** What the task asks **
Continue the passage about serving Wicket resources behind Apache, starting right after its last sentence.

** Excerpt **
»»
Why does Wicket offer this funky organization scheme? Firstly, there are some organizational advantages to keeping resources near the UI classes that use them—if you disagree you can always nest them in folders below the app root and refer to them the old fashioned way. But that’s missing the context: this is only the simplest case of Wicket’s larger resource scheme, which enables an application to serve any kind of resource dynamically. For dynamic resources there is no filesystem arrangement to harken back to. (cgi-bin?) Using a Java namespace is the most natural option available.

The second resource listed above is an uploaded photo for this weblog, which is mounted at image in the Typeturner namespace and referred to with a selected identifier. It is a blob in the database, so, it’s slow. The third resource is the RSS feed, generated on the fly using Rome. These are far from flat files that Apache could serve, but at the same time, they’re web resources that take some time to produce that we would really like to optimize (even on today’s wonderful hardware).

Let’s assume you’ve added correct Last-Modified headers to your custom Wicket resources. (i.e., Let’s assume you’ve done the hard part already. But whatever. If you care about web performance you need to set those anyway, so git ’er done!) Wicket does it for you for the static package resources, so, check. Let’s also assume you’re using Apache to serve by reverse proxy, AJP or just HTTP, because that is really easy.
««
** Excerpted records **
»»
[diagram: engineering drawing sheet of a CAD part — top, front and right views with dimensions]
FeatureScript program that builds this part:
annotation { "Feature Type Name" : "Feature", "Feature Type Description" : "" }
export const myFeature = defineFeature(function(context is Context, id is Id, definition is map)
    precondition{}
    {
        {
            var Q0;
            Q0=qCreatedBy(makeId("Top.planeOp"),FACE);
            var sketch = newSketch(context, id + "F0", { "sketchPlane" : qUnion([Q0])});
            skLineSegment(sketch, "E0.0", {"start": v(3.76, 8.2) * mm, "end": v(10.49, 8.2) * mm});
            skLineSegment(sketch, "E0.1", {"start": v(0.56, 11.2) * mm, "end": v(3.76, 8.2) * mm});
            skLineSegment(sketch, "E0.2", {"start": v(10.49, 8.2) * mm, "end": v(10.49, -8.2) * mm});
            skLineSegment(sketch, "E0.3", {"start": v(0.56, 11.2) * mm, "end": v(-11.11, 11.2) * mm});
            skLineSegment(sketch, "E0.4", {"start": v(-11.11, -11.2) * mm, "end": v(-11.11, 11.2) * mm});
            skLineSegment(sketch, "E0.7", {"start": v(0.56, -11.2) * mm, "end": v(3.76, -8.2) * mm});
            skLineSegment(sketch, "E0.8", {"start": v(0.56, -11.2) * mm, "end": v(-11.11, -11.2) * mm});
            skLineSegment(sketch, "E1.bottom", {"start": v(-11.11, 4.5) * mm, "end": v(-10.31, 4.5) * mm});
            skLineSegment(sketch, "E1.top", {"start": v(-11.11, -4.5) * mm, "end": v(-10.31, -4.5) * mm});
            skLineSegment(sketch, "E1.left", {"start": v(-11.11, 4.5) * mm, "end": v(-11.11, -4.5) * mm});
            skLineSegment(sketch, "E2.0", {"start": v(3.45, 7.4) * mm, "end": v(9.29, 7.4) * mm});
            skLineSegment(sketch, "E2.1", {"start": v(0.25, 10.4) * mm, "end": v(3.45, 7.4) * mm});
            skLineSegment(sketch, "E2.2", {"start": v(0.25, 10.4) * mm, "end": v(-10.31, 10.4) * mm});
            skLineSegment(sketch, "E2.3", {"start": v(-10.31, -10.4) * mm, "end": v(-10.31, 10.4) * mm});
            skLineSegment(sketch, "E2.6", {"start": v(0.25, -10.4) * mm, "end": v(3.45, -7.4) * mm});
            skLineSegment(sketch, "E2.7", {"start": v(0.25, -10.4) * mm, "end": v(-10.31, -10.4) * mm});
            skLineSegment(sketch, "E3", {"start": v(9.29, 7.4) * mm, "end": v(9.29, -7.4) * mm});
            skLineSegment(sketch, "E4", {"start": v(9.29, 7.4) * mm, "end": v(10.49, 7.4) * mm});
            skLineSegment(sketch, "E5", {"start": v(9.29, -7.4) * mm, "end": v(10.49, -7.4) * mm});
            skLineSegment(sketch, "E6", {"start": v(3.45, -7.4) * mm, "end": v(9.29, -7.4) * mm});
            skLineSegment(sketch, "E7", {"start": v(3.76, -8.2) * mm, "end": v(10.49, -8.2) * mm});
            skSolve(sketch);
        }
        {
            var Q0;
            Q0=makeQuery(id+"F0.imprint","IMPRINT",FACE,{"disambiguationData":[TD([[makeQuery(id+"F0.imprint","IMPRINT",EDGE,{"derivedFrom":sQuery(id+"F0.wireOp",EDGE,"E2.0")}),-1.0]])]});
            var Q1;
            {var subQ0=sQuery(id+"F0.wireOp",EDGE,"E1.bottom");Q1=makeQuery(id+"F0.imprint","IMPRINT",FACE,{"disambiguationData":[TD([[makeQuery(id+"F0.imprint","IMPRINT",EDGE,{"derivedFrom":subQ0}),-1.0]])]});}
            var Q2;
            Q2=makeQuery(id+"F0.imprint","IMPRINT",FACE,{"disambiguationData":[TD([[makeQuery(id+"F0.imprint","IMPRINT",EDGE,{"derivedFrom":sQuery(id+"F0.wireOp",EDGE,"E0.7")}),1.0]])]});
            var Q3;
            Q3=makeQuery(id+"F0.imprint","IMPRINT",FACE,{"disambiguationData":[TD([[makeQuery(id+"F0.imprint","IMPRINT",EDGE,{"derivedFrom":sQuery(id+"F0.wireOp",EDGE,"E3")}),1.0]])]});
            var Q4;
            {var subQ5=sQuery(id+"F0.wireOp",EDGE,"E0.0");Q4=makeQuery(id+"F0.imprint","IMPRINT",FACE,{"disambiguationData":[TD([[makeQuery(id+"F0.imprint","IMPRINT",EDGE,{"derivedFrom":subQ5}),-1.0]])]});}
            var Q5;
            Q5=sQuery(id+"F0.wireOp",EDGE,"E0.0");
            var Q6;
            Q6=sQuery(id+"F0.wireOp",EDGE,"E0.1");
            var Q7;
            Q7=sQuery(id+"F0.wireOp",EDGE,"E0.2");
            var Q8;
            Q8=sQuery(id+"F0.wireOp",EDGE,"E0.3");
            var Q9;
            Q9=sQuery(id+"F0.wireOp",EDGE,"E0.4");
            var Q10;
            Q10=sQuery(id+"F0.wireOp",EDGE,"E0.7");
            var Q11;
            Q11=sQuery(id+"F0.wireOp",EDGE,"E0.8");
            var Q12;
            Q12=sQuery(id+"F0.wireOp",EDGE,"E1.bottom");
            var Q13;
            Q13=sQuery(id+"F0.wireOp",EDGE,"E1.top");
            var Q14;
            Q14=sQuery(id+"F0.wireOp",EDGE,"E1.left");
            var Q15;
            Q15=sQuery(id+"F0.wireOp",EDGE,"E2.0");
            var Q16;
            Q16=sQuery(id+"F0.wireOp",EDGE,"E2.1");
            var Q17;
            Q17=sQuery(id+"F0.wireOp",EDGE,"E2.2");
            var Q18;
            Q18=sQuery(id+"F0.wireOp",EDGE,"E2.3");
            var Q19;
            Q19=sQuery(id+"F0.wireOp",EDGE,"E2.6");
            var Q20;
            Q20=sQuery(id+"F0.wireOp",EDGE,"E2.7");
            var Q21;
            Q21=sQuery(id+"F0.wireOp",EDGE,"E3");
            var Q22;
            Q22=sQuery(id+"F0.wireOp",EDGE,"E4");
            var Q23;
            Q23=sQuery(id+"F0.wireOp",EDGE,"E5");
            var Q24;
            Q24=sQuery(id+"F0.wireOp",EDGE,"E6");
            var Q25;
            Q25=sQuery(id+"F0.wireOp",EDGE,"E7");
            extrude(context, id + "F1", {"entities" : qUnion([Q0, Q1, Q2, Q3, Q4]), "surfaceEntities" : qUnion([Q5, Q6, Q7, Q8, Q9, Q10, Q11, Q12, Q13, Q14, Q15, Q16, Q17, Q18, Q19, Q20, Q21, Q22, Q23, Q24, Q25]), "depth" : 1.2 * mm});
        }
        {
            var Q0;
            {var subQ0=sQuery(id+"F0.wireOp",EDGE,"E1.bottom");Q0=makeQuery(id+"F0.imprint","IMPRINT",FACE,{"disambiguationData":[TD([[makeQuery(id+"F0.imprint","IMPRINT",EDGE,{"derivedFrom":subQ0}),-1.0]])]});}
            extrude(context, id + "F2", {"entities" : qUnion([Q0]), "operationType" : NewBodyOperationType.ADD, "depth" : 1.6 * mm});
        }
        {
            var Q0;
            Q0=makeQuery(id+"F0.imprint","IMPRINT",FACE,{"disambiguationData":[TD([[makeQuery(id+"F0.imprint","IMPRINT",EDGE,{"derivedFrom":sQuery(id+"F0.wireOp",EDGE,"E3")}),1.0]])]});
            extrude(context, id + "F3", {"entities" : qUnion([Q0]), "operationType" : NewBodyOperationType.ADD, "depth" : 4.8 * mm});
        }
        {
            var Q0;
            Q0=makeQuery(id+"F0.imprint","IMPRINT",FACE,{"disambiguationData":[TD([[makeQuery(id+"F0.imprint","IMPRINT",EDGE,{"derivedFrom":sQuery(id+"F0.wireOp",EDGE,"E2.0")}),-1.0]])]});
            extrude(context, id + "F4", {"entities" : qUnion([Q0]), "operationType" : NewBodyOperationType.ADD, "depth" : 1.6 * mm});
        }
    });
««
** Task response **
Okay, then, it turns out that Apache has been experimenting with a caching module for a while and in version 2.2 (like you have in Hardy Heron) it is quite stable. So, while, Coderspiel has actually told this story before in the context of the fiendish Varnish cache, having it solidly built into Apache makes it worth adding to any reasonably busy Wicket application.

Apache offers separate disk and memory caches, and although the memory cache is probably great and all, if your main concern is huge images that bog down the MySQL and Java pipeline you should probably start with the disk cache. Then, the resource size does not much matter and, magically, it’s like you implemented an annoying-to-maintain filesystem-based image upload system instead of a database-based one. (And don’t ever come down—freebase!)

Um, code… there is not much of that. In Ubuntu after you a2enmod cache and disk_cache, the cache is rashly enabled for all requests. That might not be a great idea if your application is mostly dynamic, like most Wicket applications. It shouldn’t cause failure, because Wicket sets a bunch of cache busting headers, but you may as well restrict the cache to requests that it may be able to help with. That is, resources. So in mods-available/disk_cache.conf, make it so:

CacheEnable disk /resources/

Bug alert! Apache’s mod_cache seems to mishandle some 304 Not Modified responses that are not accompanied by an Expires header, and Wicket isn’t setting Expires for unmodified resources. This mostly affects Safari, which sends a max-age=0 with no If-Modified-Since for its reload operations. The Apache cache then checks Wicket for updated content, but it returns the brief 304 response back to Safari which isn’t expecting it, since the request was unconditional. Bah! Coderspiel will do what it can to see that this is fixed.

Restart Apache and start curl -I ng headers. The first request will fetch the resource like always, but after that (given the same request headers) you should see an Age header reporting the seconds the item has been in the cache. If that’s not there, it’s not being cached for whatever reason. Also, if using AJP you’ll be used to seeing your Jetty or other container listed as the server, but when Apache serves a cached resource it lists itself as the server.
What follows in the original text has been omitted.